Amazon.com is the big gorilla of online retail tenants in terms of demand for industrial space, ranking No. 1 among Prologis’ tenants of any type and representing 3.1 percent of its net effective rent. Delivery service DHL is No. 2 at 1.6 percent, with some of its business tied to online retail sales. Brick-and-mortar retailers with a substantial online presence are also big industrial real estate tenants. Walmart is No. 9 at 0.8 percent, and Best Buy is No. 22 at 0.3 percent.

“Other retailers want to compete with Amazon, and it’s hard to do that when you’re shipping goods out the back door of your stores,” Sullivan says. “There is increasing investment in direct-to-consumer sales. As the online share of retailing grows, there is just more of a need for industrial real estate for retailers to meet their needs.”

Green Street estimates online sales boosted industrial real estate demand 30 to 40 percent last year, and analysts expect the boom to persist. “Occupancy and rent growth are at historical highs” in the sector, notes Edward Mui, a real estate analyst at Morningstar, a research firm in Chicago. “We expect this trend to continue in the foreseeable future, as online sales continue to grow faster than brick-and-mortar.” Average industrial rents rose 6 percent last year, the steepest increase in 17 years, according to Green Street. And the property availability rate dipped to 8.2 percent, the lowest in 15 years, according to CBRE.

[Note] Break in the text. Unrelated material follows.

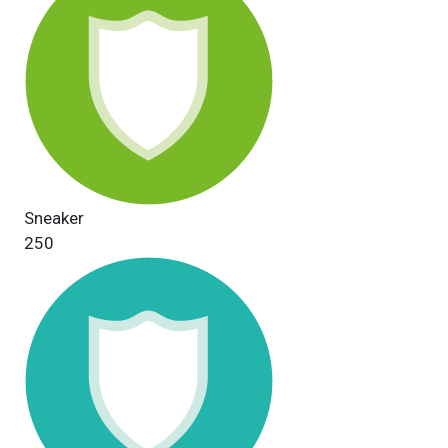
Sneaker
250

While industrial real estate is booming, retail real estate is sagging, as venerated companies such as Macy’s, Sears, and The Limited are closing stores. “Average and lower-quality malls are getting hurt,” Sullivan says. So the subpar performance of retail REITs is no surprise.

As for industrial real estate, while the outlook remains bright, there are some reasons for caution, analysts say. “Investors are concerned about too much supply growth of industrial space, and that concern is justified because industrial product can be built quickly,” Sullivan says. “But demand is a secular phenomenon, which is swamping supply now. Supply is being absorbed quickly at high rents.”

Green Street’s Frankel says supply will probably catch up with demand soon, lowering rent increases but leaving them higher than the rate of inflation.

Miniman says there is a risk of oversupply, which occurred quickly in the last real estate cycle. “But it looks better this time around: capital is more disciplined, so hopefully the cycle will continue longer.”

Thus it appears that the ascent of brick-and-mortar industrial real estate will continue to compensate for the decline of brick-and-mortar retail real estate.